We waited on the north side of the kettle for several hours. We had good communication with people inside. Rumors of beatings circulated outside the kettle, but confirmation came from within that spirits remained high. Eventually tension rose outside the kettle. The litter of empty beer cans began to fly as demonstrators got restless. I stood on the cop line for ages. Some of the folks engaging the cops were annoyingly drunk. It was slightly embarrassing. I didn't feel sorry for the cops, but I didn't feel inspired or proud either. I just stood there with legal observers, watching. Once we were pushed beyond the line of sight, we left. Friends inside were well connected to each other. They said we should go. None of my friends seemed surprised by the outcome. None complained of the results. I think they all knew what to expect.

No one excuses the police aggression that rose during the eviction of climate camp. It was completely unnecessary, particularly given joyful the nature of the action. They kept everyone kettled past the last tubes. People who thought they were just dipping into the camp for a peek were stuck very late without warm clothes. A lot of people didn't know what to expect. I assume this experience will be quite radicalizing for many of them, though I'm not entirely sure of that.

I've read so many accounts of the camp that attempt to separate that action from the one at Bank. I was at both and consider them part of the same movement. I reject the notion that climate camp suffered because of actions at Bank. The day progressed nearly exactly as I expected in terms of police aggression, kettles and the camp eviction. So to me it is unrealistic and unfair to blame Bank demonstrators for police violence at climate camp. Why would we expect the police to be reasonable at climate camp just because it was 'peaceful'? Almost all of the Bank demonstrators were 'peaceful'. Same with the Gaza demo's in January. Same with the demonstrations in San Francisco in solidarity with Tristan Anderson. Same with demonstrations against the wall in the West Bank. And yet there was brutality at each. Non-violent demonstrations are often attacked, exposing the brutality of the system, as is one aim of such actions.

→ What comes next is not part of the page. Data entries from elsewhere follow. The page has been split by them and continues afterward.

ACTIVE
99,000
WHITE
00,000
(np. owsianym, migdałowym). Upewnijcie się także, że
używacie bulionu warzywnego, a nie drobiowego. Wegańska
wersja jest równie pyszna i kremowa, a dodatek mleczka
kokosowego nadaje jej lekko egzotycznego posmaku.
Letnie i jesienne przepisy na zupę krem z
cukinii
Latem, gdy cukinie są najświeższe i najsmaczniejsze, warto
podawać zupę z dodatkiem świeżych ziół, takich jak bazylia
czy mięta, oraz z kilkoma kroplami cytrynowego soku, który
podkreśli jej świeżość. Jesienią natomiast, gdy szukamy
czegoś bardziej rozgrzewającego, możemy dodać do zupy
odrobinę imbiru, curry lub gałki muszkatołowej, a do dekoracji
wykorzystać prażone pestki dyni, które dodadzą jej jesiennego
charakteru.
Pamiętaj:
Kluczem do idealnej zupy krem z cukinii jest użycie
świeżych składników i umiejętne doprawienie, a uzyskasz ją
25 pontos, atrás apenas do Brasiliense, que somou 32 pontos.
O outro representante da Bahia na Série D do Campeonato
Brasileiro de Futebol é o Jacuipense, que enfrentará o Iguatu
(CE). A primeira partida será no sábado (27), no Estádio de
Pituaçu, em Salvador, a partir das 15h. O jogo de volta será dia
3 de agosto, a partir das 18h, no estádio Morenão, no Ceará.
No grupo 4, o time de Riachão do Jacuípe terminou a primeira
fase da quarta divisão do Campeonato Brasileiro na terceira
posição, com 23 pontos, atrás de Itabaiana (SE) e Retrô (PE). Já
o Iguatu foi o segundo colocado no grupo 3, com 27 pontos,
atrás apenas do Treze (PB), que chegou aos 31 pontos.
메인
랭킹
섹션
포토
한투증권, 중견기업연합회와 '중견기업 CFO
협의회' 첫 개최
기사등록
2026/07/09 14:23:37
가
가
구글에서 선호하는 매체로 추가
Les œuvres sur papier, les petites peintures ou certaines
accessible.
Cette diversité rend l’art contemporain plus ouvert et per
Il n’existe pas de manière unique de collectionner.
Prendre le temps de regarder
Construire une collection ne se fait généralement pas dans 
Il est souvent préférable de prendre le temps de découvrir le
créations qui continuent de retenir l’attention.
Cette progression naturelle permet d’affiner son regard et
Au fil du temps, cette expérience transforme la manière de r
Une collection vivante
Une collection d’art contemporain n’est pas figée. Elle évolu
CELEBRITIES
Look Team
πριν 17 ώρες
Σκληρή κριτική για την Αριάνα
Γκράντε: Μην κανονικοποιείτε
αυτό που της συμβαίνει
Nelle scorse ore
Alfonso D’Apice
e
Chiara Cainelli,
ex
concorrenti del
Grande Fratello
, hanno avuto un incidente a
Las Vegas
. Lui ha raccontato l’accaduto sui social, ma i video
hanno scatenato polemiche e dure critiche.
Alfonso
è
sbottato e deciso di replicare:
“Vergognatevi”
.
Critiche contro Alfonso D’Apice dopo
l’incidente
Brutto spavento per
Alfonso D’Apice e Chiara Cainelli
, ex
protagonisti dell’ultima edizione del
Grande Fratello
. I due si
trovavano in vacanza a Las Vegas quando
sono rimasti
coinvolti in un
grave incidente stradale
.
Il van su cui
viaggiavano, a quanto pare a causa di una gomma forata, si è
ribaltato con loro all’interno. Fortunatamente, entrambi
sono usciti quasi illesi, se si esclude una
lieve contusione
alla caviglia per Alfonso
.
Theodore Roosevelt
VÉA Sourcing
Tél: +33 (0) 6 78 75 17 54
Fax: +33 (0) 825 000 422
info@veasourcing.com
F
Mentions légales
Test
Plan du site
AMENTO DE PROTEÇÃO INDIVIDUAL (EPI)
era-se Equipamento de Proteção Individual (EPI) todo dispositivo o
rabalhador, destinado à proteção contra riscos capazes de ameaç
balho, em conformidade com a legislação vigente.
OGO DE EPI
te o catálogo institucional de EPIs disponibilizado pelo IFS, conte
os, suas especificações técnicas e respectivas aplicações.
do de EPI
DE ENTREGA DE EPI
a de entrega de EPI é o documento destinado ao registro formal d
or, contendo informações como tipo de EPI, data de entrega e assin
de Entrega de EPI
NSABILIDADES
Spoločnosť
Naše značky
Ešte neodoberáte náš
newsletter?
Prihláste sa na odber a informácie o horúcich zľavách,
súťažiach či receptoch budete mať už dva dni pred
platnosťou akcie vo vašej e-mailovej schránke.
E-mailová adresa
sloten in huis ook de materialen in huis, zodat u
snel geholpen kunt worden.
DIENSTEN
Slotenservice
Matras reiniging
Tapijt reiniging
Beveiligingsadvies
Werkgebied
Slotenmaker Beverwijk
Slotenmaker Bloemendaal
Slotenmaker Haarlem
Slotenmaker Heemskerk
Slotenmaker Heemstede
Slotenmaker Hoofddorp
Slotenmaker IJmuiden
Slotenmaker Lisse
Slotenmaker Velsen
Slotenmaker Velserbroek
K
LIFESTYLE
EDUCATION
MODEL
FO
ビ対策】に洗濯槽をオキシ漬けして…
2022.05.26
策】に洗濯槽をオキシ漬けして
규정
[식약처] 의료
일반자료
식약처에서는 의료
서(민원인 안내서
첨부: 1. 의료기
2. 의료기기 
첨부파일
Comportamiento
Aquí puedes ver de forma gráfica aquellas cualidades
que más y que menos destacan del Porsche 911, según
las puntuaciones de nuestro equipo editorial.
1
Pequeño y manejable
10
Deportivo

I still see the actions on April 1st as part of one movement and encourage those that seek to divide them to think again. To look for cohesion because the bigger division is between us and the authorities, not one action and another. We set out with four themes toward a common space. We have recognized that our motivations are multiplicitous but that our goals are common. Our tactics are diverse, but our need for solidarity is broad. The organizing for G20 offered space for our differences in a way that allowed for some cohesion, some movement building that wasn't entirely predicated on the existence of an enemy. I hope we continue to occupy that space, though we've been evicted from the streets and the convergence center for now. Retaining that creative organizing space is equally important.

Fuck, I did a really bad job of keeping the discussion to the environment, away from activism. Whoops.